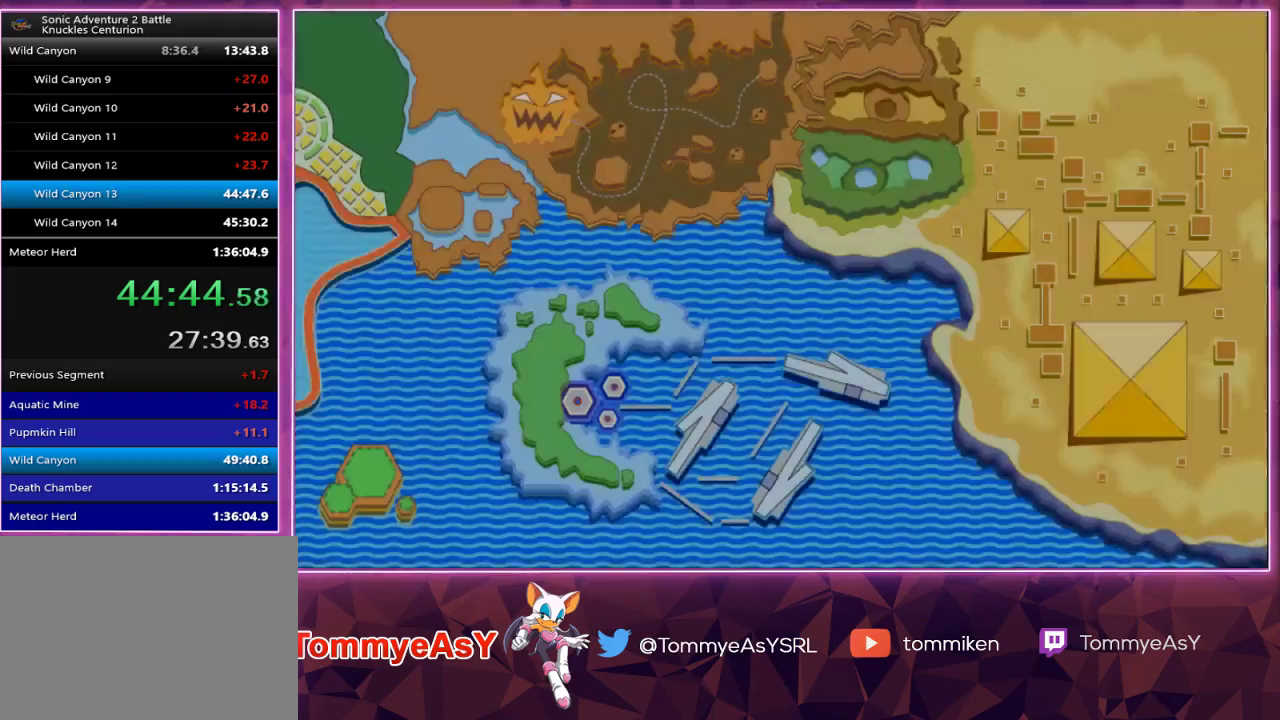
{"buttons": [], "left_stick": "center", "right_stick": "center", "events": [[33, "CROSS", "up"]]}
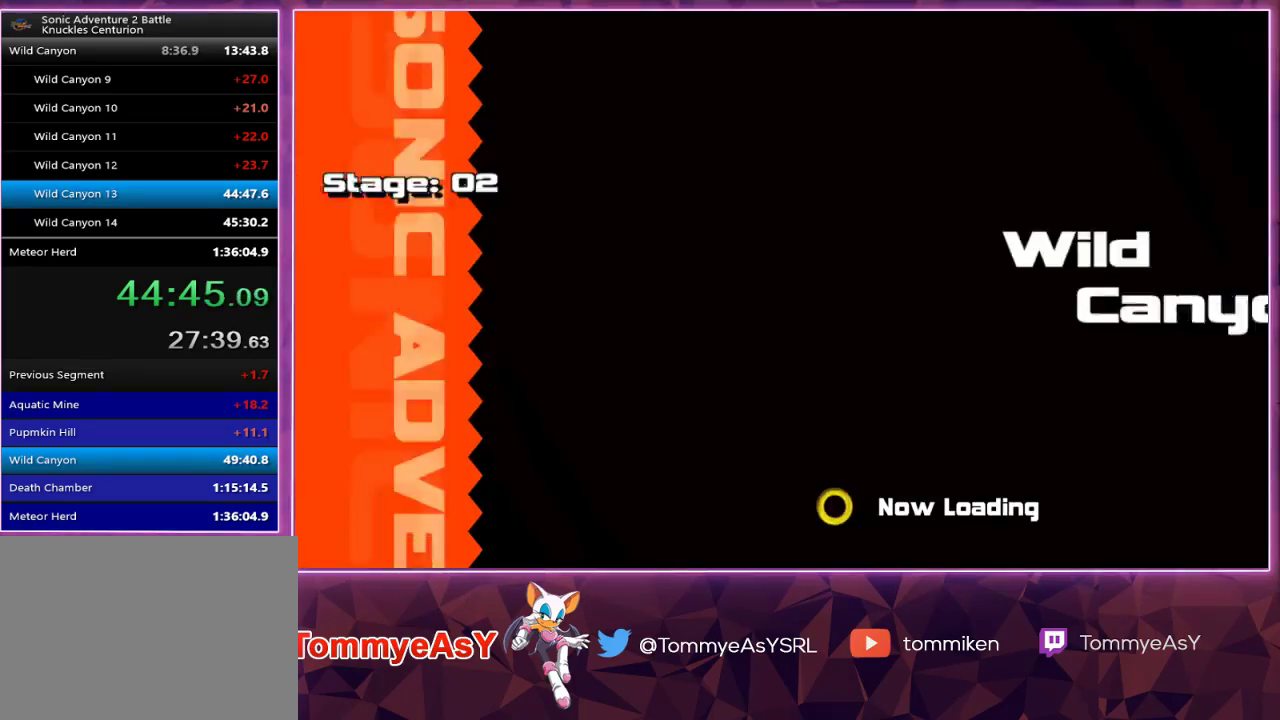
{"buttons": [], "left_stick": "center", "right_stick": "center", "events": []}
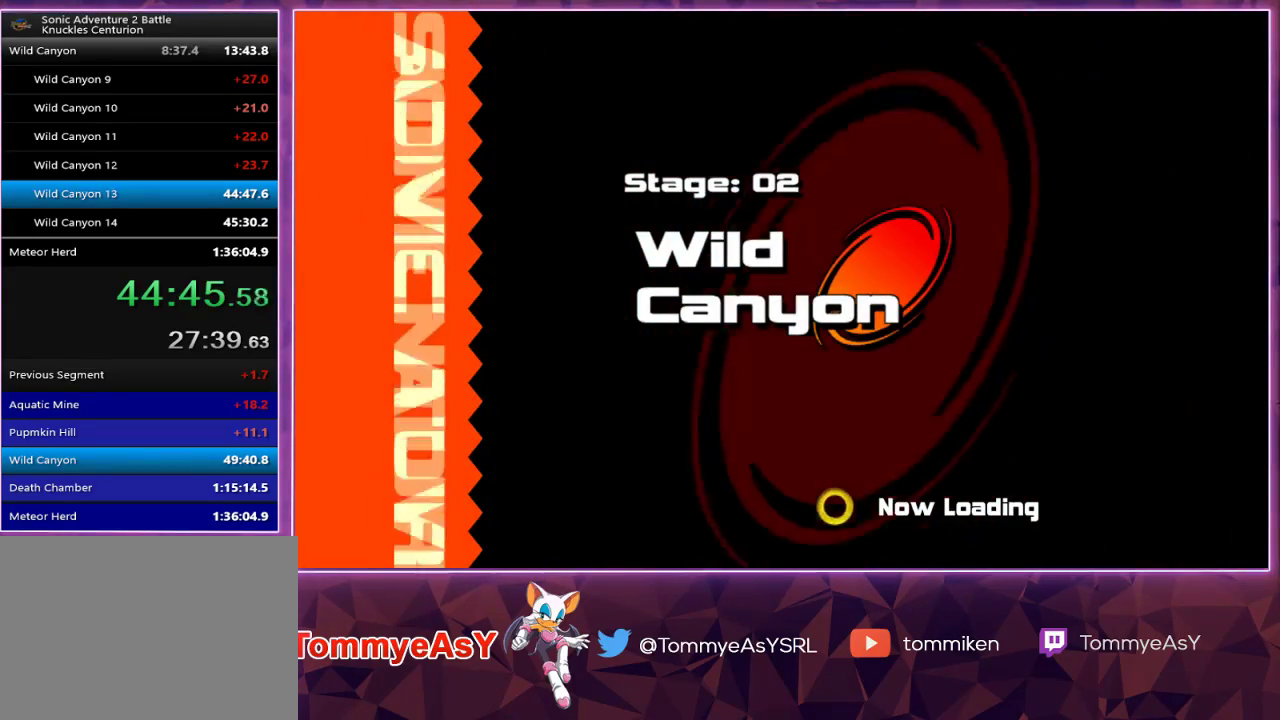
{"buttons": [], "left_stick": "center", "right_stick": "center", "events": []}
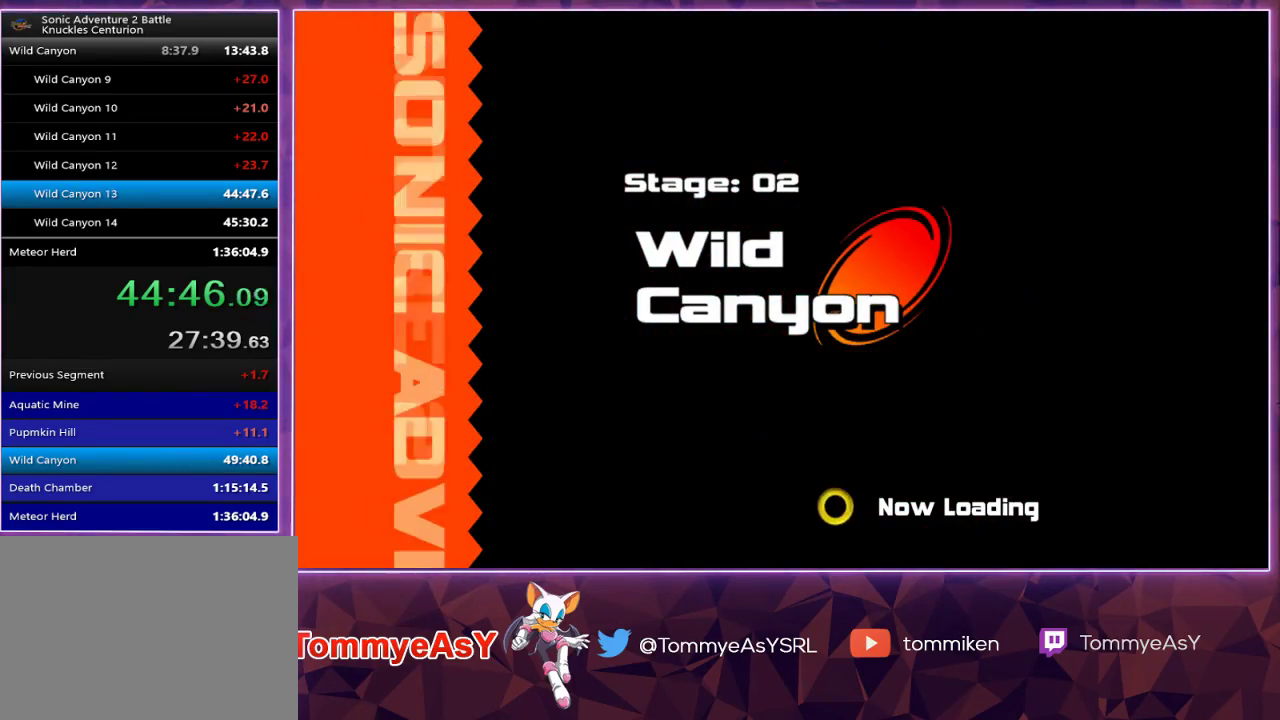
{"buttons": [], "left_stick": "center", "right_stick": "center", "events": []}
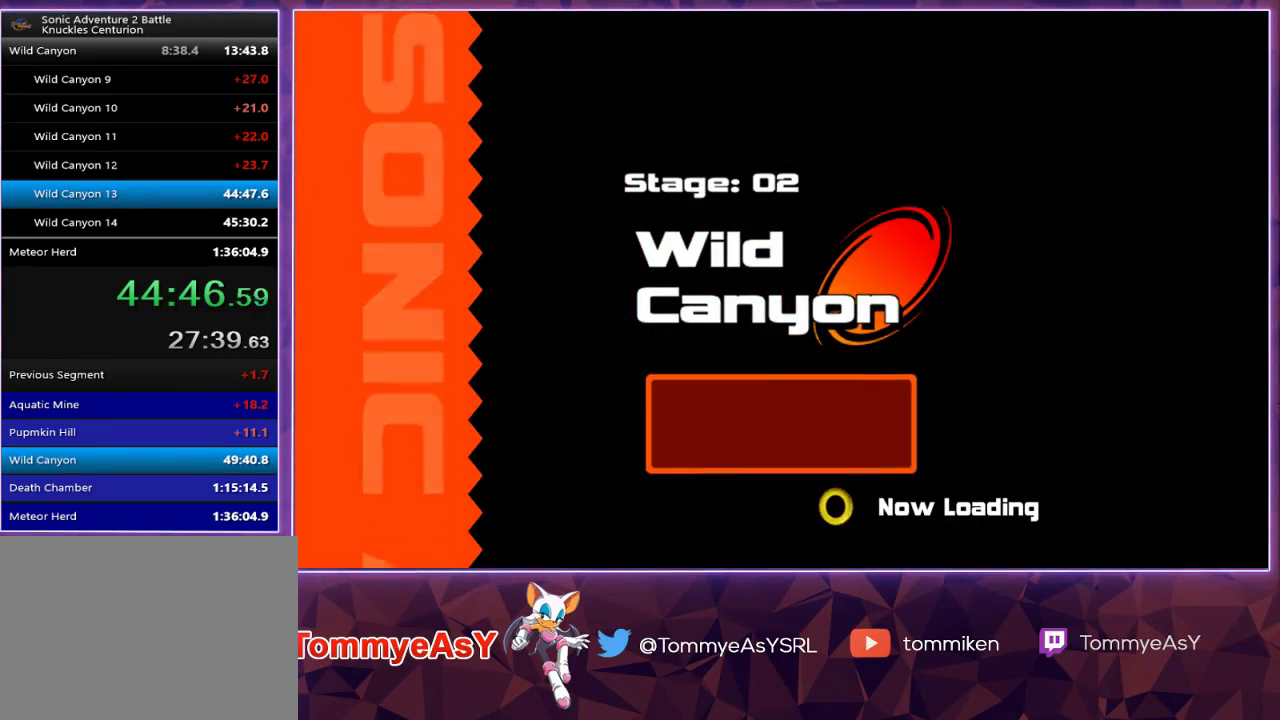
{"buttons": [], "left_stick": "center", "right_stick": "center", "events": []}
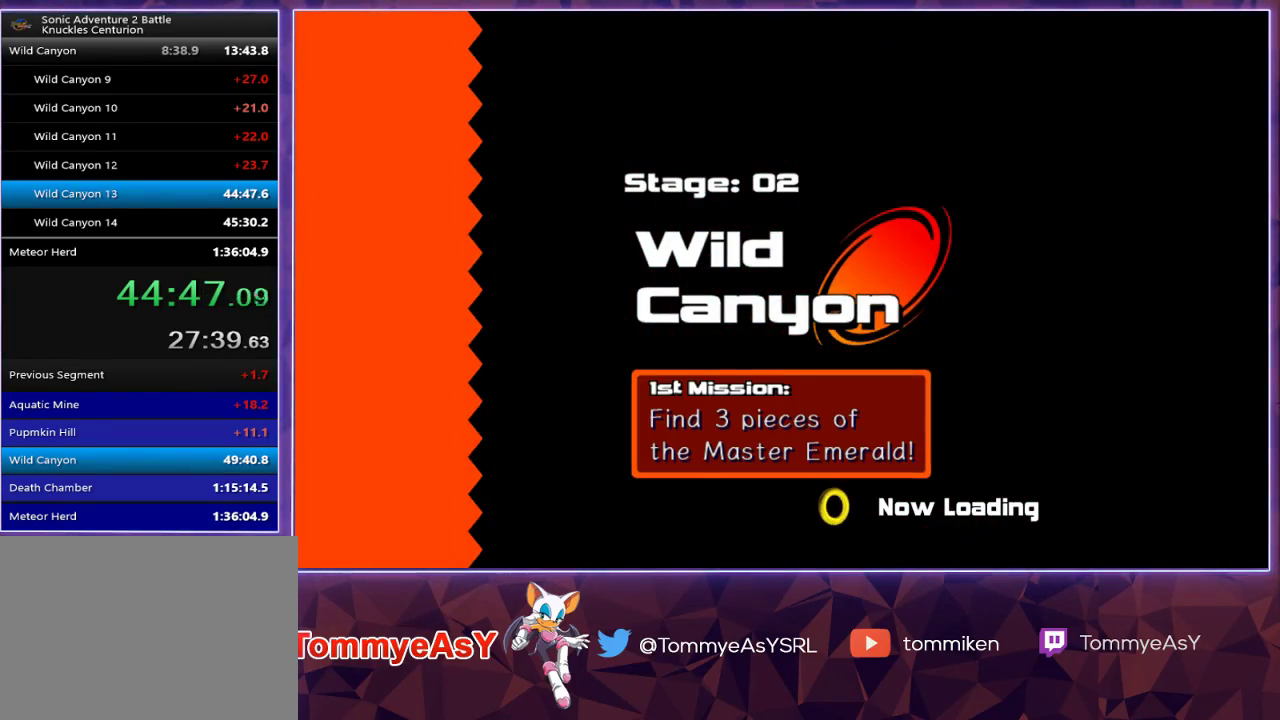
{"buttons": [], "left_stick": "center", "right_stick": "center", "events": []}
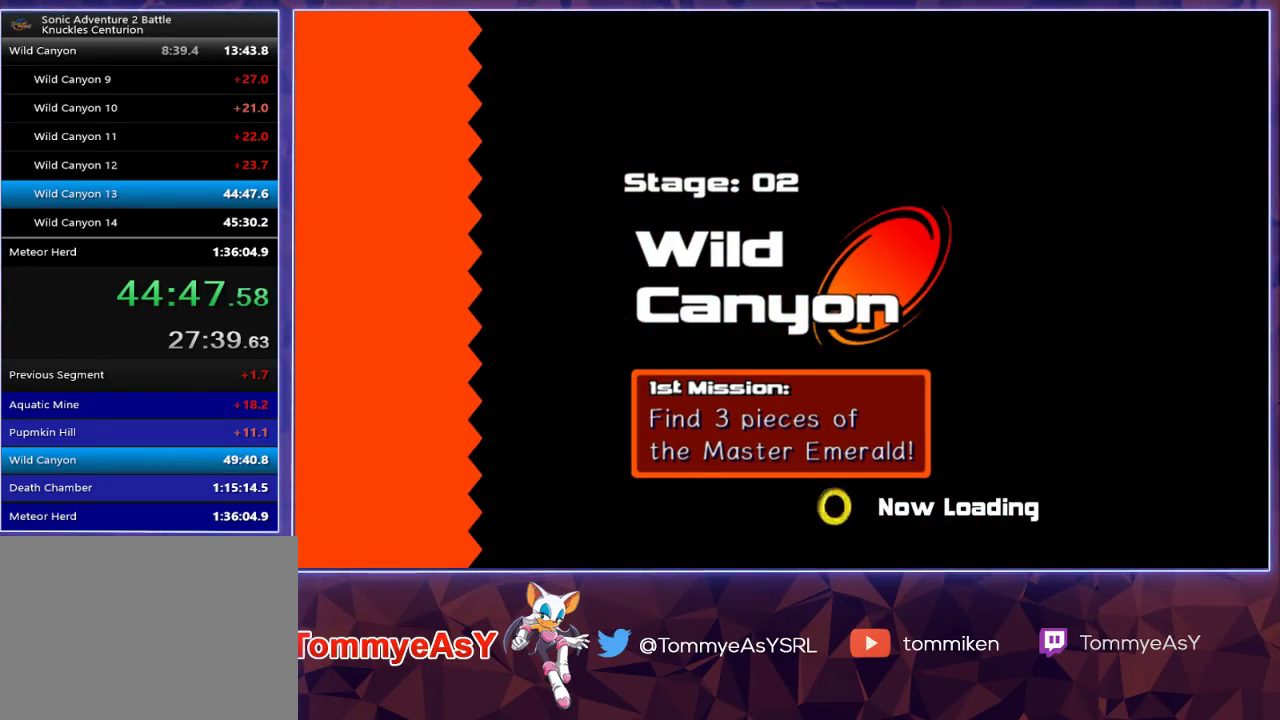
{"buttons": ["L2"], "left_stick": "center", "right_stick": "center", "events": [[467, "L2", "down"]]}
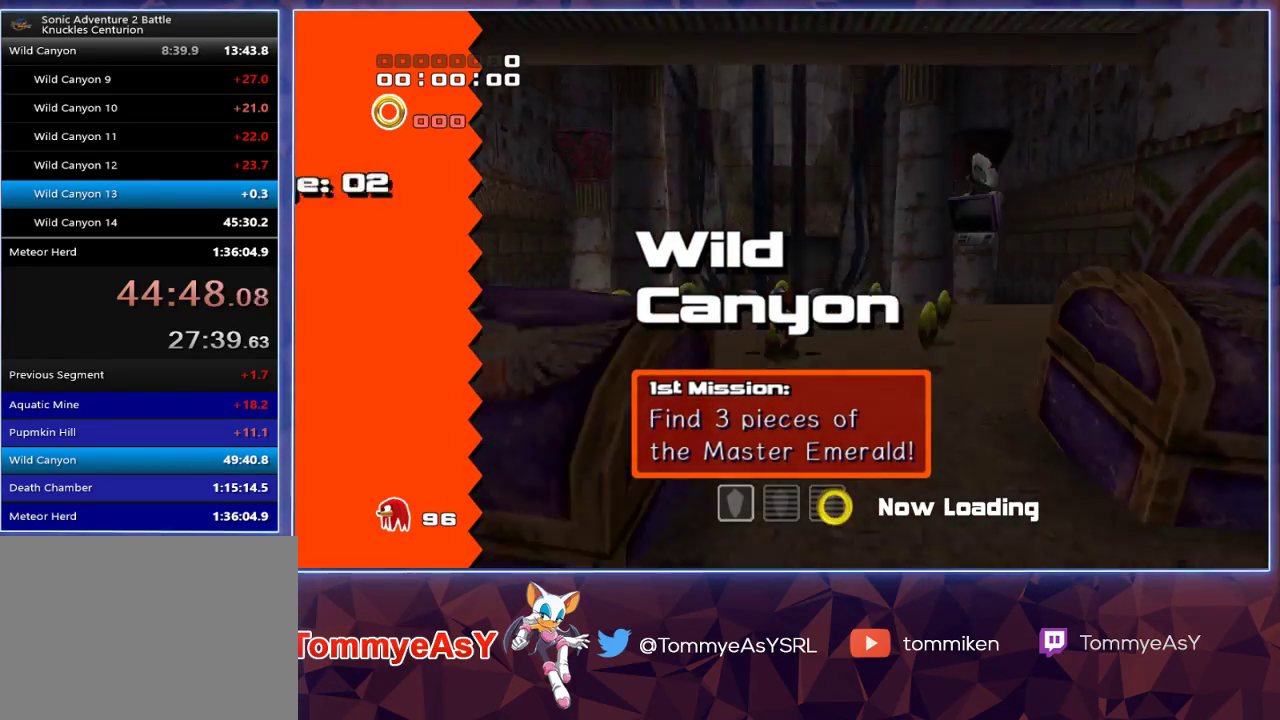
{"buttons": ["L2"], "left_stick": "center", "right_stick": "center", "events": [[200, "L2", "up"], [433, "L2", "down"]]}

----------------------------------------

Your assignment →
Look through the data above for the word "down". Report each line where it occurs.

Exercise answer →
{"buttons": ["L2"], "left_stick": "center", "right_stick": "center", "events": [[467, "L2", "down"]]}
{"buttons": ["L2"], "left_stick": "center", "right_stick": "center", "events": [[200, "L2", "up"], [433, "L2", "down"]]}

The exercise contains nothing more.